Taken Sunday morning from my back yard.


----------



## H.Brown (Nov 7, 2016)

Your back yard is massive Terry, it's the size of a park where I'm from. I like the colours that you have captured and the way the photograph draws your eye into the centre. It makes me imagine myself dancing with fairies amongst those trees with the fog enveloping me. Awesome photo.


----------



## Terry D (Nov 7, 2016)

Thanks! Actually I only have about 1 acre. My yard stops about twenty feet beyond the big maple tree in the photos. In these shots I'm shooting across about 3 yards and down into the Mississippi River valley.


----------



## H.Brown (Nov 7, 2016)

Still to have an acre for a back yard...just wow... such a lovly view to have though I would love to have a view like that someday


----------



## Firemajic (Nov 8, 2016)

Terry, you definitely have a flair for capturing the drama... the second photo is fierce... F.I.E.R.C.E.


----------



## PiP (Nov 8, 2016)

the second picture really captures my imagination.
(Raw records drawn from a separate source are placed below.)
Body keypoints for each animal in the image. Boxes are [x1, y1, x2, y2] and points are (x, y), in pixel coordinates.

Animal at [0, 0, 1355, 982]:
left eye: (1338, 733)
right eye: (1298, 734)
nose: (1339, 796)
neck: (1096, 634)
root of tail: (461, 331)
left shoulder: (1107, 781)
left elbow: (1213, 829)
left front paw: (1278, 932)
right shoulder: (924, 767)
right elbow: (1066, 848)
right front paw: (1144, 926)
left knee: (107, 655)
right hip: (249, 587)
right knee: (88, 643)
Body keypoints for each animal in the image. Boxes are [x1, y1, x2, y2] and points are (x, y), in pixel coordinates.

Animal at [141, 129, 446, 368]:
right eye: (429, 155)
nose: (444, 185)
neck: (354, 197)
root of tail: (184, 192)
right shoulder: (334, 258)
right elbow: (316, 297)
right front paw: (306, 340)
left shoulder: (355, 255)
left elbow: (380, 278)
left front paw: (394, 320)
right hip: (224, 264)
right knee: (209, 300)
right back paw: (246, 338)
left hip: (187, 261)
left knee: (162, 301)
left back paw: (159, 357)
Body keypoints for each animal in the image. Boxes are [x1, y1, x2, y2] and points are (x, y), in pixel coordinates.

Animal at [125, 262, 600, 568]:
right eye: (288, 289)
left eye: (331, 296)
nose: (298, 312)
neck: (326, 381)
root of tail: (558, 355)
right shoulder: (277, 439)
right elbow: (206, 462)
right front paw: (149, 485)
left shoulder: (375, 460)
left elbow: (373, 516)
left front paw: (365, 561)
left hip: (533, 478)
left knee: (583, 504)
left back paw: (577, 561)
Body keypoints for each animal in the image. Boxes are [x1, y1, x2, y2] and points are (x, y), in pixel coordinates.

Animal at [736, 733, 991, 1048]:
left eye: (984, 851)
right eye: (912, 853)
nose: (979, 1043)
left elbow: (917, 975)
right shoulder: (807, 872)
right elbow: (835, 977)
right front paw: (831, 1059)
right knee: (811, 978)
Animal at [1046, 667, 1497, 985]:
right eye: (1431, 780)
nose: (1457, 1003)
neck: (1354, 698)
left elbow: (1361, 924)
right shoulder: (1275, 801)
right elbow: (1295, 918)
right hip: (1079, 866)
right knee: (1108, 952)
I love the colours and the way the trees in the foreground frame the picture.


----------



## Terry D (Nov 8, 2016)

Thanks, everyone. God did the heavy lifting on this one, I just pointed the camera.


----------



## Phil Istine (Nov 8, 2016)

Some perspective:  I know even less about visual art than the written word.

Very nice pictures, Terry.

I'll now go and crawl back under my NaNoWriMo rock.


----------